Imagine if Final Fantasy, D&D, Eberron, and Phantasy Star all had a baby...

That would be this game.

I have DMed roughly a dozen campaigns in 3rd, 3.5, and 4th edition over the past 10 years. This venture is one based on a made-up world, Toren, in which Ioun silenced the world's magic for a thousand years, and a mysterious race called the praetorians discovered steam power and gunpowder in the interim. Magic returned following the discovery of the Libram of Ioun, and now technology and magic must coexist. 
[sblock=Warning: Actual Spoiler!]Tiamat's followers are trying to travel through the Astral Sea to another planet, in order to release an agent of Tiamat, the evil dragon Glimmerscythe. This they hope will bring about an era of the world where evil can operate freely. On the other side of the world is the nation of Tarpon, planning to use steam power and magic to create mechanical suits of armor capable of great destruction.[/sblock]

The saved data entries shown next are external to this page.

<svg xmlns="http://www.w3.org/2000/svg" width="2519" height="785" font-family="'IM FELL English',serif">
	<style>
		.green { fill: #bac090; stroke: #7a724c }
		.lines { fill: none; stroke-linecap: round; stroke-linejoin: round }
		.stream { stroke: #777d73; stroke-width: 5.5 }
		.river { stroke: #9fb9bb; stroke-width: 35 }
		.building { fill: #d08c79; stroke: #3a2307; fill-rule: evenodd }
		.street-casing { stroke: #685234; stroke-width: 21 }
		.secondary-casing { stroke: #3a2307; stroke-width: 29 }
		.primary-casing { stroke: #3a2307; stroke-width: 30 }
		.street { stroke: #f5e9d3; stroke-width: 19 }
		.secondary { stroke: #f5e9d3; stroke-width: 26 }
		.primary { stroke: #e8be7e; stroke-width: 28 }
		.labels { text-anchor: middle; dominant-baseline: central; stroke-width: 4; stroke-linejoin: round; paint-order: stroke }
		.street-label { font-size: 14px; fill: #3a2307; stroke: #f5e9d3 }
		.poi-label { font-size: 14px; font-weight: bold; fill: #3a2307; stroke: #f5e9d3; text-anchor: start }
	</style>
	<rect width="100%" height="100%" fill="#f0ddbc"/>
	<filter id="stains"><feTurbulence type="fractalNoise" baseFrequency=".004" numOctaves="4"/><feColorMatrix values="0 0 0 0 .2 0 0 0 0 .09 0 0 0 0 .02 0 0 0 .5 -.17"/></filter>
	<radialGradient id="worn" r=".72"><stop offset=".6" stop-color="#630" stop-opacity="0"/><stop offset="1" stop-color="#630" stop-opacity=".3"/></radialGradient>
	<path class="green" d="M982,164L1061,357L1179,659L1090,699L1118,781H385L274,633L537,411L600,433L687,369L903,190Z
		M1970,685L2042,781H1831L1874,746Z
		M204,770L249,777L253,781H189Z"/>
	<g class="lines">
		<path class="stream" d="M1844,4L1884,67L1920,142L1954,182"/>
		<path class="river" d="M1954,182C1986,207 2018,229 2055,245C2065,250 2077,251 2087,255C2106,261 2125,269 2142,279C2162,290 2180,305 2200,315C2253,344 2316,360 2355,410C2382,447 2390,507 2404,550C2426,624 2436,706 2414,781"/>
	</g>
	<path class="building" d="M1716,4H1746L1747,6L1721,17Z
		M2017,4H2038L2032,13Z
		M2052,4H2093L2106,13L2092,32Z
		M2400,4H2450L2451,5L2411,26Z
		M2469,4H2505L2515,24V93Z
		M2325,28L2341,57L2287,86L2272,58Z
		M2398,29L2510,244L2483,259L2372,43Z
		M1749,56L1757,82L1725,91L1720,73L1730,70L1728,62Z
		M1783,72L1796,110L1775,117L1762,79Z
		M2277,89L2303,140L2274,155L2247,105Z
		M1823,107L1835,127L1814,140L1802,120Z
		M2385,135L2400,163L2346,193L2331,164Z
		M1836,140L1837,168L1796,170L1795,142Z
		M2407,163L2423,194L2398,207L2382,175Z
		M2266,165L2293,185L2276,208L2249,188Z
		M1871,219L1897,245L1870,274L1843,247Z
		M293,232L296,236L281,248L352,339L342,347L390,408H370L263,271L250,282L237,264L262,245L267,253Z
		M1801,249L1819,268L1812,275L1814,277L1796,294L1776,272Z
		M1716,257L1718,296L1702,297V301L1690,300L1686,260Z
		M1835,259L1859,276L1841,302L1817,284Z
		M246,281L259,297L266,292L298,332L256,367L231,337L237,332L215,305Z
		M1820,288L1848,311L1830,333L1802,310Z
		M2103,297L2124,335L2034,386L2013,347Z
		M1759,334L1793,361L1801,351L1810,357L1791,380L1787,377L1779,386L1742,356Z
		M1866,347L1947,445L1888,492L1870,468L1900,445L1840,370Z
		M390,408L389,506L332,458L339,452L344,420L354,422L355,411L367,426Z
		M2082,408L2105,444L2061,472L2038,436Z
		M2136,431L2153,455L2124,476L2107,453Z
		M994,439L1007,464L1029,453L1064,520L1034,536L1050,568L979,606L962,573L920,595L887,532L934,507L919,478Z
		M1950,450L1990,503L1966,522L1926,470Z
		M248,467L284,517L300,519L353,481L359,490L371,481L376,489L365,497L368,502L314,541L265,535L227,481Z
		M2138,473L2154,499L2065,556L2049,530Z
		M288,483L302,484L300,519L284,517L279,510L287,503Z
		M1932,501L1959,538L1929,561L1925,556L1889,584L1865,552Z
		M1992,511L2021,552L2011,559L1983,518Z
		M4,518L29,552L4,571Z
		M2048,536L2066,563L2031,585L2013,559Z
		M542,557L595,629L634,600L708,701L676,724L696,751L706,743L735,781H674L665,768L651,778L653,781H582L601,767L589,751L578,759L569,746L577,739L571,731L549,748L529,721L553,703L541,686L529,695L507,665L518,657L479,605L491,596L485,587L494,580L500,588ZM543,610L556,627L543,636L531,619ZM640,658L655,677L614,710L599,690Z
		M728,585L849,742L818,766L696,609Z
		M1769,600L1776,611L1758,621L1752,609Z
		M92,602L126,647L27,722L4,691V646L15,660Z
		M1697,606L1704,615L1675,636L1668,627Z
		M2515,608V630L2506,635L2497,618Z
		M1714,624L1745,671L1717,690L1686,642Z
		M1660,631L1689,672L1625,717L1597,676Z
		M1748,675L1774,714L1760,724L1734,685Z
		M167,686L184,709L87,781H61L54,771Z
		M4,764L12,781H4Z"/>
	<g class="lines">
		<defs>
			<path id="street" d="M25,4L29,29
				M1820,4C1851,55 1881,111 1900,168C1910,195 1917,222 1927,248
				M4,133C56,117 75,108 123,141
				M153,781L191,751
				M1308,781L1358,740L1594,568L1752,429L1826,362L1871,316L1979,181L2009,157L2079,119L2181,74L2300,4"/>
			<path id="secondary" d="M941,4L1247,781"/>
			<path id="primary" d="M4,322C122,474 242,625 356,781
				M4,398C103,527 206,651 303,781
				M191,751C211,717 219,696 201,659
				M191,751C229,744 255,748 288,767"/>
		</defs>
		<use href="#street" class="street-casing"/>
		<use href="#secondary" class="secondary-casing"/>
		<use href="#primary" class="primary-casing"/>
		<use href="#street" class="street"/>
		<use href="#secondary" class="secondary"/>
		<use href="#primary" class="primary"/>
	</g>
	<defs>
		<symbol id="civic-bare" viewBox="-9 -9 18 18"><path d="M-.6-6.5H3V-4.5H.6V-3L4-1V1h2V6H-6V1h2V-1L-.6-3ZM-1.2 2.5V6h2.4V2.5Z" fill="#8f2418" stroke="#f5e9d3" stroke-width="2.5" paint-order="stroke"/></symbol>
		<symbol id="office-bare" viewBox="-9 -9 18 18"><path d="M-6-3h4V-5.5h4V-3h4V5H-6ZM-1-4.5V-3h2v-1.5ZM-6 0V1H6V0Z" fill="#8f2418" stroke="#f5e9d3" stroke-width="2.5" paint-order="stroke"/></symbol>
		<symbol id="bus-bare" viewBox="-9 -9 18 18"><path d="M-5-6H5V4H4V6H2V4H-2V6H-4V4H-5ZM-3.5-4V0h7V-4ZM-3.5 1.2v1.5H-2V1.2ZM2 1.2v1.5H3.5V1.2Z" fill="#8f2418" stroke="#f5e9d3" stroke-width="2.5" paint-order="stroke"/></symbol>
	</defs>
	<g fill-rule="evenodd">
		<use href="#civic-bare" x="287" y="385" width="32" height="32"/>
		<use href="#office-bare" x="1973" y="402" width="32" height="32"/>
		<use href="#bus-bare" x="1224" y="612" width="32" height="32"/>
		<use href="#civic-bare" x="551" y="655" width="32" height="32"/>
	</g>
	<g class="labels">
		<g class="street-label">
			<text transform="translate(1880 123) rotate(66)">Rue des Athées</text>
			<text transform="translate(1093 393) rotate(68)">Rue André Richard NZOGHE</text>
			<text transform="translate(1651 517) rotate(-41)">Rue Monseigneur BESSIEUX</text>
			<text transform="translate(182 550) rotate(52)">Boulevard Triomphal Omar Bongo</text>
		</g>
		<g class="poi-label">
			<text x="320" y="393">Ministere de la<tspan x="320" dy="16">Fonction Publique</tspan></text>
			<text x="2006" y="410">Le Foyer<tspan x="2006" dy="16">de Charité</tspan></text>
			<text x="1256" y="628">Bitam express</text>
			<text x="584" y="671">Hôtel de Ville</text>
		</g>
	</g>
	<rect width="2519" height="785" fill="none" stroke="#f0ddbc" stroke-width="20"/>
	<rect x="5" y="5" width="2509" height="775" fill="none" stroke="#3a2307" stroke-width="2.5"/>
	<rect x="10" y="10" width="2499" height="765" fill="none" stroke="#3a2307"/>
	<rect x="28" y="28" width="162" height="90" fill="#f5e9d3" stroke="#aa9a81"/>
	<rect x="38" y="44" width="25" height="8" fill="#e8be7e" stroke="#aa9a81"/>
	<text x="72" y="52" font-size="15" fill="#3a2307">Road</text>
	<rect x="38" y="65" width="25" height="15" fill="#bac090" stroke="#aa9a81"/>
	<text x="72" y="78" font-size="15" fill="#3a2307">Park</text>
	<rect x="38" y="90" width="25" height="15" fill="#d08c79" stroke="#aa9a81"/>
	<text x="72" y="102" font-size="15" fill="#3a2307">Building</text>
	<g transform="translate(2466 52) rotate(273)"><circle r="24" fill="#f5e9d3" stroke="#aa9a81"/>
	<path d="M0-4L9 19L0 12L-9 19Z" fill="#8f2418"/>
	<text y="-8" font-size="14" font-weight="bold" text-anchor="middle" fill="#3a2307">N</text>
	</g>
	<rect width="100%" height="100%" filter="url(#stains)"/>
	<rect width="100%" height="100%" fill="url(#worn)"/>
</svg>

Don't try to take it all in at once, just read the basics, check out the samples I have made, and go from there. Its basically the default D&D world with some major historical differences (and thus alot of stuff I wrote to make it sound good, at least in my mind; as you will soon see I am meticulous..). Start here on this Wiki, be sure to check out the page entitled Character Submission Guidelines: IounsDrought - home

Respond here: viewtopic.php?f=232&t=2164 with character submissions.

If you don't know where to start, but are interested in playing, gimme a yell I can help ya out. I now have 4 players from the Wizards forums, and can only take 1 more unless something changes. Striker is the one role the team is lacking, though I have found that a group with sense can do fine without a certain role filled. 
I have decided to hold the game there (at Play by Post, Dice Roller & Web Map Maker - Index page, using the Pbpmapper interface. I am looking for players willing to post once every day or two days, and definitely once per day during combats (if I can get you to commit to more frequent posting during combats that would be nice).


----------



## BabyJ (Feb 26, 2010)

Recruiting closed.


----------